O barulho em prédios sempre foi um problema sério e que gera inúmeras discussões e reclamações entre os vizinhos. Para estipular regras e limites para esse incômodo é preciso aplicar a Lei do Silêncio em condomínios. Ela deve ser observada por todos os condôminos e, se não cumprida, o síndico deve tomar as providências específicas para resolver a questão.

A seguir, mostramos o que é essa lei e como ela é aplicada nos condomínios, bem como o que pode acontecer com os condôminos que não cumprirem com as determinações estipuladas por ela. Acompanhe a leitura!

Entenda como funciona a Lei do Silêncio

Em primeiro lugar é preciso esclarecer que não existe uma Lei do Silêncio propriamente dita, que estipule punições ou regras para os limites de barulho. Entretanto, existem alguns pontos na lei em que é possível encontrar apoio para que algumas regras possam ser seguidas.

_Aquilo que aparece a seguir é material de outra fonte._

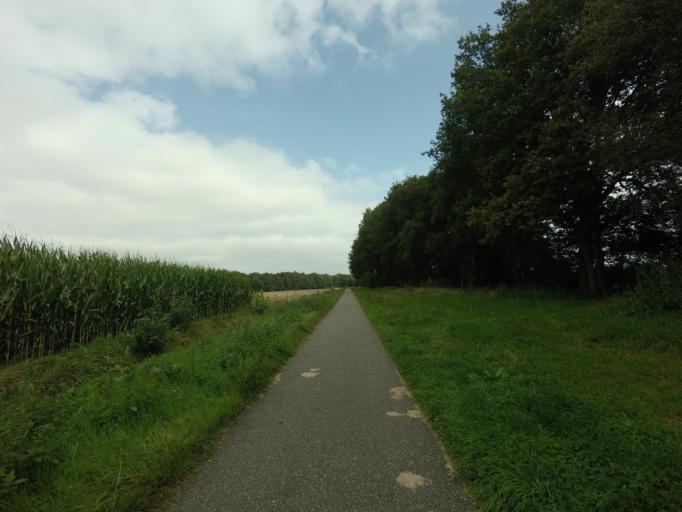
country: NL
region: Drenthe
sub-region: Gemeente Westerveld
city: Havelte
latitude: 52.8674
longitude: 6.2719
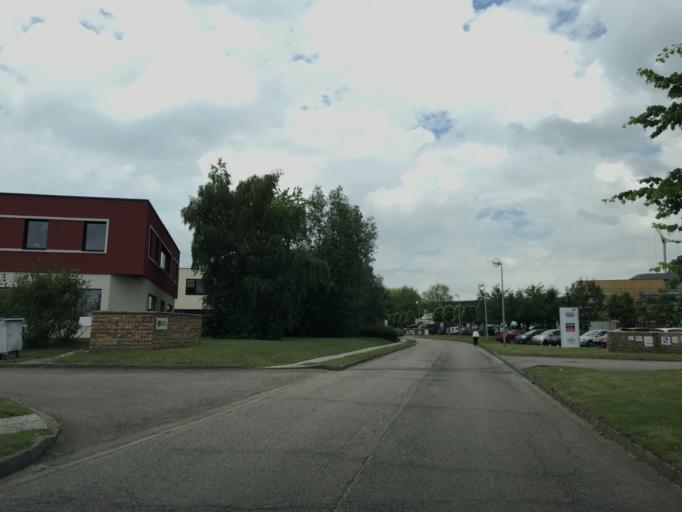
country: FR
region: Haute-Normandie
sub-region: Departement de la Seine-Maritime
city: Mont-Saint-Aignan
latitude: 49.4743
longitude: 1.0968
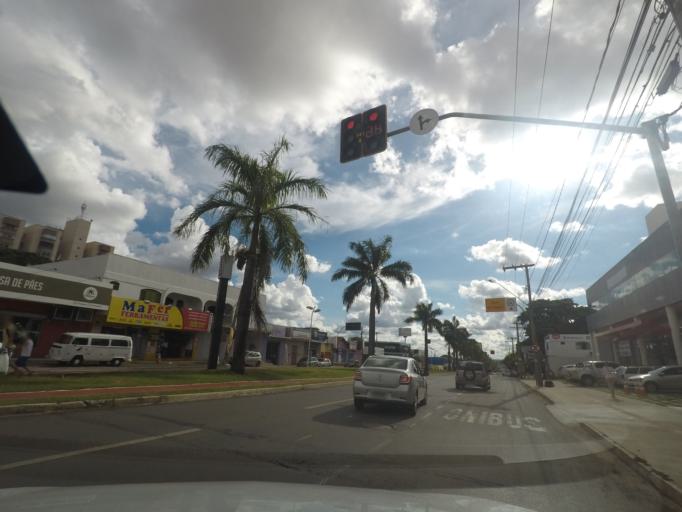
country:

Um exemplo é o artigo 1.277 do Código Civil Brasileiro, que permite que em um prédio seja possível estabelecer regras para garantir a segurança e a tranquilidade dos moradores. Já o artigo 1.336 fala sobre deveres do condômino, no qual um deles é não prejudicar o sossego no condomínio.

Há, ainda, o artigo 42 das Leis de Contravenções Penais, que estipula punições como prisão ou multa para quem fizer barulho que prejudique o sossego alheio em qualquer lugar. Com base nessas possibilidades da lei, os condomínios criaram suas próprias regras para delimitar o barulho dentro de suas áreas.

Saiba quais são as regras para condomínios

Em qualquer prédio existe um Regulamento Interno. Trata-se de um conjunto de regras de boa convivência, bem como todos os direitos e deveres, tanto dos condôminos quanto do condomínio.

Nesse documento são estabelecidas as regras para o barulho, como os horários permitidos para festas, mudanças, obras, entre outras atividades que produzam ruídos.

Para facilitar o controle sobre os limites dos barulhos, a Associação Brasileira de Normas Técnicas — ABNT — desenvolveu a norma NBR 10152, que estipula algumas medidas para delimitar o ruído.

A norma determina que, em áreas residenciais o barulho aceitável é de 50 db (decibéis) durante o dia e 45 db durante o período de silêncio. Já em regiões mistas, o limite é de 65 db e 50 db, respectivamente. O período em que é permitido o maior volume é das 07h00 às 19h00.

Cada condomínio pode estipular os horários de acordo com suas necessidades, ou seja, em muitos prédios o horário em que é permitido maior barulho é das 08h00 às 17h00 para atividades como obras, por exemplo. Já em caso de festas, o ruído costuma ser permitido até as 22h00.

Conheça quais são as consequências para quem não segue as regras

É responsabilidade do síndico resolver os problemas causados pelo barulho nos condomínios. Quem se sentir prejudicado, deve fazer uma reclamação formal por meio do livro de ocorrências. Essa é uma forma de assegurar que a reclamação foi registrada e que alguma ação deve ser tomada para resolver o problema.

O síndico, por sua vez, deve tentar mediar o problema por meio da conversa em primeiro lugar. Caso não tenha sucesso, ele deve aplicar as punições de acordo com as determinações estipuladas no Regimento Interno. Na maioria dos condomínios, primeiro é enviado uma notificação ao condômino, que pode ser escrita ou verbal.

Caso a notificação não surta o efeito desejado, o síndico deve enviar uma advertência por escrito e se mesmo assim o morador insistir na infração, poderá ser multado.

Em último caso, se nada resolver o problema, o condomínio pode juntar as provas de que tentou resolver o problema e entrar com medidas judiciais para que o condômino sofra as punições previstas nas leis já citadas.

O barulho em excesso é algo que provoca muitas desavenças entre os vizinhos. A Lei do Silêncio em condomínios é uma forma de estabelecer regras para minimizar esse problema e garantir a boa convivência no ambiente. Os moradores que não cumprirem com essa determinação podem sofrer diversos tipos de punições.